Neither restores the ecosystem. Royalties treat the symptom (lost clicks) without addressing the root (broken signal flow). They also create alignment problems: who verifies how many clicks were truly diverted? Should a generic answer to “what is cloud security incident response” pay the same as one quoting your six-step playbook?
Bans, meanwhile, punt to regulation. They assume Google or Anthropic will suddenly stop optimizing engagement—and that regulators can keep up with model upgrades and market shifts. That’s a losing bet.
Chan is clear: “When an AI platform diverts the revenue and measurement events without replacing them, costly human information may fall below replacement.” That’s not a pricing problem. It’s a measurement crisis.
What Actually Needs Fixing
Chan’s fix isn’t about slowing AI. It’s about sharpening provenance.
He proposes four concrete levers:
- Provenance tagging—explicit signals about which pieces contributed to an AI summary, with a persistent link back.
- Diversity pricing—differing prices or prominence for AI answers based on whether they draw from multiple sources (high credibility) or a single piece (higher risk of hallucination).
- Exploration credits—incentives for users to click through and verify the AI’s answer, perhaps redeemable toward premium subscriptions.
- Informative audits—third-party verification that an AI answer accurately represents the original and fairly allocates attribution value.
None of this is trivial. Google already resists “provenance” as a technical burden, and platform owners are right to worry about user experience. But the alternative—watching a generation of publishers scale back security and compliance coverage because the business model no longer supports it—is worse.
Industry Playbooks Already Shifting
The quiet war has started:
- Cloudflare now blocks AI scraping bots on ad-supported pages, reasoning that automated harvesting without compensation erodes the ecosystem and exposes sites to additional attack surface.
- Google CEO Sundar Pichai disputes the “collapse” narrative, citing Pew Research and internal engagement metrics that suggest users remain loyal to destination sites.
- Analysts, citing the same field study Agarwal and Sen conducted, point to declining organic referral traffic from security topics—especially long-form guides and technical checklists—as early warning.
Here’s the tension, plain and simple: AI answers do help some users find faster. But they hurt the ecosystem that produces those answers. The open web has thrived on a flywheel: users visit, signal quality, creators get funded, more content ships. Break the signal—and you break the flywheel.
The Security Angle: Why Compliance Teams Should Care
Security & Compliance isn’t immune. In fact, it’s ground zero.
When a security analyst searches for “cloud security incident response playbook” or “security & compliance center office 365,” they often want a framework, not just an answer. They’ll cross-check multiple sources, bookmark templates, and return for the next update—because high-stakes environments demand repeatability and traceability.

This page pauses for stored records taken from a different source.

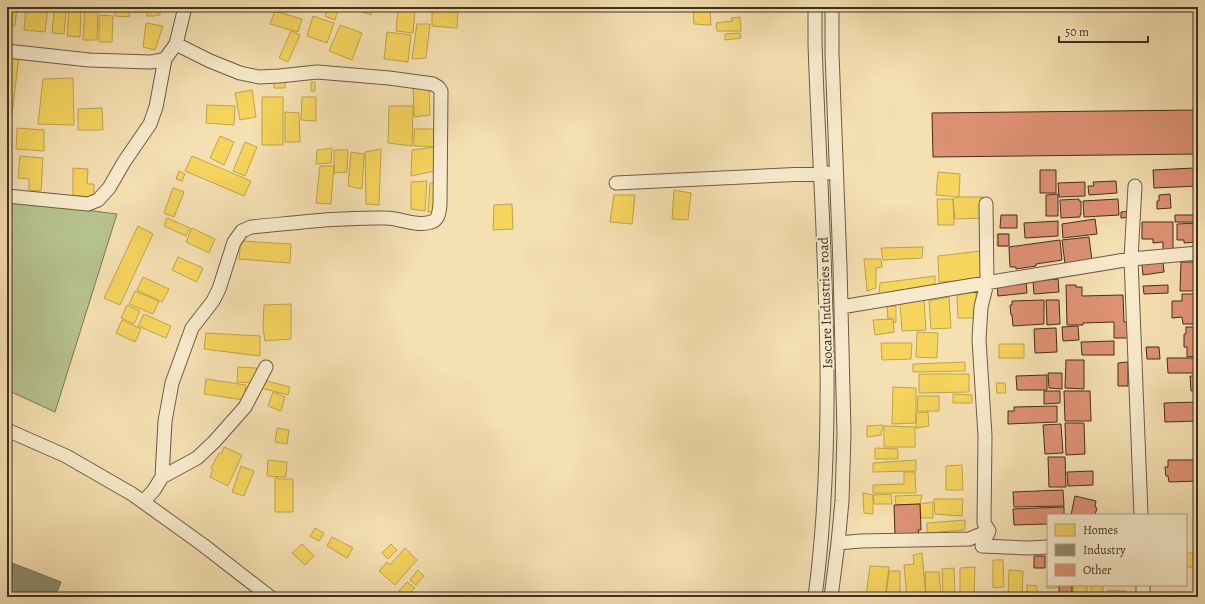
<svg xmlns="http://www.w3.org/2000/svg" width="1205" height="604" viewBox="0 0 1205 604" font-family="Alegreya,serif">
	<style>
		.green { fill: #b6c390; stroke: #7a7a5a }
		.homes { fill: #f6d55c; stroke: #bea44b }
		.industry { fill: #8c8c6e; stroke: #747058 }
		.building { fill: #de9173; stroke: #3d3023 }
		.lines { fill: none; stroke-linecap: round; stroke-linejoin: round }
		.minor-casing { stroke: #6b5c46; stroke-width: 15 }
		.minor { stroke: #f8ebcc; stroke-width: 13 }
		.labels { text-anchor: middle; stroke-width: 4; stroke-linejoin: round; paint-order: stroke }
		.street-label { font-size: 14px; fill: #3d3023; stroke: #f8ebcc }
	</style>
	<rect width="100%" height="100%" fill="#f5e0b1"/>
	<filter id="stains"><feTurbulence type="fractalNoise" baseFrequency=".005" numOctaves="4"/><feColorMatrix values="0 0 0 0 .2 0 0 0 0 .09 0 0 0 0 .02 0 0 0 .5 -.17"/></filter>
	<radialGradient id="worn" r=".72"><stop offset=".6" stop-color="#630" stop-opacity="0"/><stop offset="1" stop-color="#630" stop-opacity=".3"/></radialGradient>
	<path class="green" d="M 7,200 L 117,214 L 55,412 L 7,390 Z"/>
	<path class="homes" d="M 7,7 L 17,7 L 15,26 L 7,25 Z
		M 26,7 L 48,7 L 45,32 L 24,30 Z
		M 85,7 L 98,7 L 97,40 L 83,40 Z
		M 115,7 L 130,7 L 129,17 L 115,16 Z
		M 132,7 L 146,7 L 146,12 L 132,12 Z
		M 147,7 L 160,7 L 160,15 L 155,15 L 155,16 L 147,16 Z
		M 329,7 L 339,7 L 335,20 L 325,16 Z
		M 347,7 L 373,7 L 371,15 Z
		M 693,7 L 710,7 L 711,25 L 694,24 Z
		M 716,7 L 745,7 L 745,8 L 716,8 Z
		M 69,8 L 81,8 L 80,37 L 67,36 Z
		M 398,8 L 415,10 L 413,33 L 396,31 Z
		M 432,8 L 458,9 L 457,28 L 432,26 Z
		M 54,11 L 66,12 L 64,34 L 52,33 Z
		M 275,11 L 302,19 L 298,32 L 270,24 Z
		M 99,15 L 113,16 L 112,42 L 99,42 Z
		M 313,16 L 334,23 L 327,43 L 307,36 Z
		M 740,17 L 741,31 L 717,31 L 716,23 L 733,21 L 731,18 Z
		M 146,23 L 163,26 L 155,50 L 143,47 Z
		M 417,24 L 430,24 L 426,58 L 412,59 Z
		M 340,25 L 362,33 L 352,60 L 329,51 Z
		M 291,31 L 300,35 L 288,62 L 279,58 Z
		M 387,32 L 411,35 L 408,62 L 384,59 Z
		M 740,33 L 741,38 L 725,40 L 725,34 Z
		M 19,56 L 11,123 L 7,121 L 7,57 Z
		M 73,78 L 74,125 L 38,124 L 43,79 Z
		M 274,82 L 285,82 L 285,88 L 274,88 Z
		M 311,82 L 315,82 L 315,91 L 311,91 Z
		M 413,85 L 429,88 L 430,115 L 414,117 Z
		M 252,90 L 256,117 L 240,120 L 235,93 Z
		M 262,97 L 283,97 L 283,145 L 262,145 Z
		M 302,97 L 316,97 L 316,121 L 301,120 Z
		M 207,105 L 235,106 L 234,125 L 206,123 Z
		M 389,106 L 413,106 L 412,146 L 388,143 Z
		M 102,108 L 103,130 L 78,130 L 78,109 Z
		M 285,112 L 299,113 L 300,142 L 285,142 Z
		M 17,128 L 44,130 L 44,151 L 16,149 Z
		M 414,129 L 441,129 L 439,147 L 414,146 Z
		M 220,136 L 234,142 L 224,165 L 210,158 Z
		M 245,142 L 257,147 L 245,176 L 233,171 Z
		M 435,147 L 435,171 L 411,176 L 412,150 Z
		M 332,148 L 331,163 L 316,164 L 317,150 Z
		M 381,149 L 379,205 L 366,204 L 365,152 Z
		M 334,150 L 348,150 L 347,172 L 334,173 Z
		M 351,152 L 364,154 L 362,189 L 348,186 Z
		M 20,156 L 43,158 L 41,191 L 29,190 L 29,179 L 18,178 Z
		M 192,156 L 251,181 L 244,196 L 185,171 Z
		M 320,166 L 334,166 L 331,204 L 316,203 Z
		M 73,168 L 88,169 L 87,184 L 94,184 L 94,196 L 86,201 L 82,196 L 73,196 Z
		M 179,171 L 185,174 L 182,181 L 176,179 Z
		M 938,172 L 960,174 L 959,197 L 936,195 Z
		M 427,181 L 425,211 L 411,209 L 411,182 Z
		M 439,182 L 438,211 L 428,212 L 430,183 Z
		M 173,188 L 184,192 L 174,217 L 164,213 Z
		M 674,190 L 691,193 L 688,220 L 672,219 Z
		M 614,195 L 635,195 L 632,224 L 610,222 Z
		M 959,197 L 982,197 L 982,218 L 955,219 L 953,199 Z
		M 937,199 L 953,199 L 954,225 L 938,225 Z
		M 512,204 L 513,229 L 493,230 L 494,205 Z
		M 167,218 L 190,228 L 186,236 L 164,226 Z
		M 138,226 L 153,234 L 120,305 L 104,298 Z
		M 192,228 L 215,239 L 209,253 L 186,242 Z
		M 997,234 L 1007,234 L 1007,246 L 997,246 Z
		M 241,241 L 291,244 L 290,263 L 239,259 Z
		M 923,247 L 922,258 L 883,260 L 881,248 Z
		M 981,251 L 984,279 L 939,282 L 938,256 Z
		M 178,257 L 203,268 L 197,282 L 172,270 Z
		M 864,259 L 881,259 L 882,267 L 876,268 L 876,288 L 867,291 Z
		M 935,276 L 935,286 L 879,294 L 880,283 Z
		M 143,277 L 169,289 L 162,302 L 137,290 Z
		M 135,291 L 159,301 L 153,314 L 129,304 Z
		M 976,292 L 977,318 L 958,318 L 957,295 Z
		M 949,297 L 951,328 L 931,329 L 929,301 Z
		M 924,300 L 926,330 L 902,331 L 900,304 Z
		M 291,304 L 291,339 L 265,341 L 263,327 L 264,305 Z
		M 127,305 L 140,311 L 134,324 L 121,318 Z
		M 896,306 L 896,322 L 894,323 L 893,319 L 888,319 L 887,307 Z
		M 144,314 L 171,326 L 166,338 L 138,326 Z
		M 893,319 L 894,332 L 875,335 L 873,320 Z
		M 122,320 L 141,329 L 135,342 L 116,333 Z
		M 917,332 L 938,333 L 937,358 L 916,357 Z
		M 206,333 L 260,336 L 260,356 L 204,349 Z
		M 881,343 L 912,343 L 911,359 L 882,360 Z
		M 999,344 L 1024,344 L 1024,358 L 999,358 Z
		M 965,362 L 965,371 L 913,372 L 913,364 Z
		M 238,367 L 257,368 L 256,383 L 237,382 Z
		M 919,374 L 969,374 L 969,392 L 919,393 Z
		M 206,379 L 246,385 L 244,400 L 204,394 Z
		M 263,380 L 290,387 L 288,395 L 261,388 Z
		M 996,383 L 1005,383 L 1006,393 L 997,393 Z
		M 893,387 L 916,388 L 916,423 L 892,424 Z
		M 273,392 L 285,397 L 281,411 L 268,406 Z
		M 953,394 L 972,395 L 972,403 L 953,403 Z
		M 918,396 L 939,396 L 939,411 L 917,411 Z
		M 928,412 L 929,426 L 916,428 L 916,413 Z
		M 883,425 L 881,435 L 867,437 L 867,426 Z
		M 884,426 L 915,427 L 915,447 L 884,447 Z
		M 277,428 L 289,430 L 287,444 L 275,442 Z
		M 224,447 L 242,455 L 228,486 L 210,477 L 213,469 L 211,468 L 219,453 L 221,454 Z
		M 875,448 L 898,449 L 898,459 L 875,459 Z
		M 268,460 L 287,462 L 286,477 L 267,476 Z
		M 916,460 L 916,471 L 873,472 L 873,463 Z
		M 962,465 L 963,490 L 946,490 L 946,466 Z
		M 241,466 L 254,471 L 244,496 L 232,492 Z
		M 904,472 L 915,472 L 916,493 L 873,493 L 873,485 L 904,484 Z
		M 277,477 L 278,479 L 293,479 L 293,512 L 275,512 L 275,478 Z
		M 863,493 L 873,495 L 873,514 L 864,513 Z
		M 891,494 L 892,504 L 874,504 L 873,495 Z
		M 922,495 L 920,504 L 896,505 L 895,496 Z
		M 934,499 L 963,499 L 962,516 L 935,514 Z
		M 933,502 L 933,518 L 921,518 L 920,504 Z
		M 965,520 L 965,530 L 927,533 L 927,523 Z
		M 315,528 L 324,533 L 319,541 L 310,536 Z
		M 332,537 L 353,548 L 347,558 L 327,546 Z
		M 302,544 L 314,556 L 305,565 L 292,553 Z
		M 391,544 L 397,550 L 388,559 L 382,553 Z
		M 405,548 L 417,560 L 395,585 L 379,571 L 387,562 L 390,565 Z
		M 922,553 L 926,597 L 907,597 L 904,565 L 914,564 L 913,555 Z
		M 1186,553 L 1198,553 L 1198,567 L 1186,567 Z
		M 993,560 L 1003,560 L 1004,587 L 993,588 Z
		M 870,566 L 889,567 L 885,597 L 866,597 Z
		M 975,567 L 974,597 L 960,597 L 960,568 Z
		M 954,568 L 955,597 L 943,597 L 942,569 Z
		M 418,570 L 424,576 L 416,585 L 410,580 Z
		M 1009,570 L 1023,571 L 1022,597 L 1008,597 Z
		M 889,571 L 900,571 L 900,597 L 886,597 Z
		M 925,572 L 939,572 L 941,597 L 926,597 Z
		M 1048,573 L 1048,585 L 1057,585 L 1057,588 L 1047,588 Z
		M 407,582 L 415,588 L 406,597 L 399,591 Z
		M 1027,585 L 1037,586 L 1037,597 L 1027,597 Z
		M 1073,585 L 1087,585 L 1087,597 L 1073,597 Z
		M 1091,585 L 1103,585 L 1103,597 L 1091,597 Z
		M 1108,590 L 1126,591 L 1126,597 L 1108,597 Z
		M 361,593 L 366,597 L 357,597 Z
		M 1041,594 L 1057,595 L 1056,597 L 1041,597 Z"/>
	<path class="industry" d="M 7,561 L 61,582 L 55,597 L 7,597 Z"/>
	<path class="building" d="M 1198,110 L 1198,154 L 933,157 L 932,113 Z
		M 1194,166 L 1198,166 L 1198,186 L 1154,188 L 1153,170 L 1194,168 Z
		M 1040,170 L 1056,170 L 1056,193 L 1040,193 Z
		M 1116,181 L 1117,193 L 1089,195 L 1088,186 L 1094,186 L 1093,182 Z
		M 1085,182 L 1085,196 L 1059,197 L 1058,183 Z
		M 1058,194 L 1058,216 L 1046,216 L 1046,195 Z
		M 1170,194 L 1171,208 L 1157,209 L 1157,201 L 1159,201 L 1159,195 Z
		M 1079,199 L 1079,201 L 1081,201 L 1081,215 L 1080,215 L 1080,217 L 1061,218 L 1060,200 Z
		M 1118,199 L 1119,215 L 1084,217 L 1083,201 Z
		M 1130,211 L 1130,217 L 1121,218 L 1121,212 Z
		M 1001,215 L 1017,215 L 1017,228 L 1000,228 Z
		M 1175,215 L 1198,215 L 1198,222 L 1175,222 Z
		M 1095,219 L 1097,234 L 1063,238 L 1062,224 Z
		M 1058,221 L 1058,236 L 1025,238 L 1024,223 Z
		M 1142,222 L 1173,222 L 1173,249 L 1163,250 L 1163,242 L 1153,243 L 1153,239 L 1142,239 Z
		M 1198,223 L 1198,240 L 1195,240 L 1195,242 L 1184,243 L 1184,240 L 1177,240 L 1177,224 Z
		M 998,234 L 1009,234 L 1009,246 L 998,246 Z
		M 1089,237 L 1092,261 L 1065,264 L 1062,240 Z
		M 1060,240 L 1062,260 L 1036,264 L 1036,266 L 1016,269 L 1016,267 L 1010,267 L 1009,247 Z
		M 1163,262 L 1164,272 L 1143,275 L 1142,264 Z
		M 1181,262 L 1198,262 L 1198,291 L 1180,291 Z
		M 1058,279 L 1059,292 L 1034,294 L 1033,281 Z
		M 1026,281 L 1027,293 L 998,296 L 997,284 Z
		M 1066,285 L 1076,285 L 1076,287 L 1082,287 L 1082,296 L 1123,295 L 1124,322 L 1128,322 L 1128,338 L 1114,338 L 1114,322 L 1083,323 L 1083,325 L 1067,325 Z
		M 1168,285 L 1168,293 L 1144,294 L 1143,286 Z
		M 1182,294 L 1198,294 L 1198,324 L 1183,324 L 1182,317 L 1172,318 L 1172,301 L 1182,301 Z
		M 1044,300 L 1044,324 L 1013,326 L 1012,315 L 1011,315 L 1010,305 L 1012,305 L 1012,301 Z
		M 1046,300 L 1059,300 L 1060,324 L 1047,325 Z
		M 1078,326 L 1079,340 L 1063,341 L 1062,327 Z
		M 1186,327 L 1198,327 L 1198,356 L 1187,357 L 1187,347 L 1184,347 L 1184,334 L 1186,334 Z
		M 1056,328 L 1057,352 L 1035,353 L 1034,329 Z
		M 1114,341 L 1114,355 L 1082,355 L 1081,342 Z
		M 1146,347 L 1159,347 L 1160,359 L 1147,359 Z
		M 1167,358 L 1198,358 L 1198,373 L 1168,373 Z
		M 1066,360 L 1084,360 L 1084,389 L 1065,388 Z
		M 1128,362 L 1128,386 L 1118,386 L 1118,363 Z
		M 1048,373 L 1062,373 L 1062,389 L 1049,388 Z
		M 1047,375 L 1047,390 L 1017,390 L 1016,376 Z
		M 1190,376 L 1198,376 L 1198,390 L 1191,391 Z
		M 1044,391 L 1060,391 L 1060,403 L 1044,404 Z
		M 1064,391 L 1090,391 L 1091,421 L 1065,421 Z
		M 1198,402 L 1198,421 L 1165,422 L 1164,403 Z
		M 1057,406 L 1057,422 L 1008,424 L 1008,411 L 1014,411 L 1014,407 Z
		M 1065,423 L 1084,423 L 1085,454 L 1066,455 Z
		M 1061,424 L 1063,453 L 1045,454 L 1043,425 Z
		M 1048,457 L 1065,457 L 1066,487 L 1049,487 Z
		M 1168,460 L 1198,460 L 1198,481 L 1169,482 L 1168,476 L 1166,476 L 1165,467 L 1168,467 Z
		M 1093,471 L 1093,485 L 1068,486 L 1067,472 Z
		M 1063,490 L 1064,506 L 1014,507 L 1013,492 Z
		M 1075,496 L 1096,501 L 1095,507 L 1097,508 L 1095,515 L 1071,515 Z
		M 920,504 L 921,530 L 918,530 L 919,534 L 895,535 L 894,505 Z
		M 1064,507 L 1064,515 L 1048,515 L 1048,524 L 1014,525 L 1013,509 Z
		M 1034,556 L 1045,556 L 1045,568 L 1034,568 Z
		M 1059,585 L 1072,585 L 1072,597 L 1059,597 Z"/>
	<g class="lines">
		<defs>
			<path id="minor" d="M 815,7 L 815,43 C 821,227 839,414 815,597
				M 7,51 L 89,60 L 151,62 L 165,59
				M 616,183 L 828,173
				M 1135,186 L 1131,259 L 1141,515
				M 7,196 L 88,204 L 98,200 L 109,188 L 124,162 L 150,124 L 156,107 L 165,59 L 176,44 L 185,7
				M 986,204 L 987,283 L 981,307 L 979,339 L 985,436 L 984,523 L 989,531 L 982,546 L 1028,548 L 1048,547
				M 841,307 L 1131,259 L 1198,253
				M 7,430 L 66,456 L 132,494 L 203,545 L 270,597
				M 162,477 L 165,421 L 172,383 L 192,328 L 213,301 L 219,289 L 234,242 L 242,231 L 251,227 C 295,223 341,217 386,218 C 400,218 416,227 431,222 C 439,220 439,212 440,205 L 441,91 L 438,87 L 433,84 L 389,78 L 317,72 L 279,76 L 259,77 L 240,73 L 210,61 L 176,44
				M 143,502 L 154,490 L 162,477 L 197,458 L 214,442 L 245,407 L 266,367
				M 838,543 L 861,541 L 969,539 L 989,531
				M 1143,585 L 1143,597
				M 831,597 L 838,543 L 842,501 L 844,433 L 840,266 L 832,53 L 832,7"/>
		</defs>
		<use href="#minor" class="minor-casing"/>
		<use href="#minor" class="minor"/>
	</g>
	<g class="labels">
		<g class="street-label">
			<text transform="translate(825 303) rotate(-92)" y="5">Isocare Industries road</text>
		</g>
	</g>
	<rect width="1205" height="604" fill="none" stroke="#f5e0b1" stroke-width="24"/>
	<rect x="8" y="8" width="1189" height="588" fill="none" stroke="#3d3023" stroke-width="2"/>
	<rect x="12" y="12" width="1181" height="580" fill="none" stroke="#3d3023"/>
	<rect x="1047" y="514" width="140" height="72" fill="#f8ebcc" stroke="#ada088"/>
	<rect x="1055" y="524" width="20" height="12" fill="#f6d55c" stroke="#ada088"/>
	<text x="1083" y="534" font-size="12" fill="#3d3023">Homes</text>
	<rect x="1055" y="544" width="20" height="12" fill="#8c8c6e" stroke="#ada088"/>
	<text x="1083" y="554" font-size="12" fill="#3d3023">Industry</text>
	<rect x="1055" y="564" width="20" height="12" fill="#de9173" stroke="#ada088"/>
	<text x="1083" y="574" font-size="12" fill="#3d3023">Other</text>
	<path d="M1059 36v6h89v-6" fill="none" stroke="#3d3023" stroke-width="2"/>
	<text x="1065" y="36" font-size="12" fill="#3d3023" stroke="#f8ebcc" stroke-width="3" paint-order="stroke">50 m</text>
	<rect width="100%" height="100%" filter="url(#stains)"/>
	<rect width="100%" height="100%" fill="url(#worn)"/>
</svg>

AI overviews can summarise the first playbook. But they can’t point you to the one where the author included a 27-point post-mortem template that survived SOC 2 scrutiny last quarter. That’s the signal AI strips away.
Until platforms commit to richer provenance, compliance teams risk losing their most reliable sources of nuanced, audit-ready guidance—not because the content vanished, but because the path to it got quietly erased.
One Last Note on The Register’s Context
The Register’s 2026 coverage (where this article draws most of its facts) isn’t just background noise. Senior reporter Thomas Claburn nails the stakes: “Provenance, diversity prices, exploration credits, and informative audits are needed to restore the broader ecosystem: quantity, quality, diversity, source-level signals, and the conventional-search discovery channel that prevents self-reinforcing migration into AI answers.”
That’s a lot to unpack, but the core idea is clear: AI search isn’t replacing discovery. It’s replacing the ecosystem that discovers.
The fix won’t come from better AI. It’ll come from rebuilding the market to reward the human time that wrote the original answers in the first place.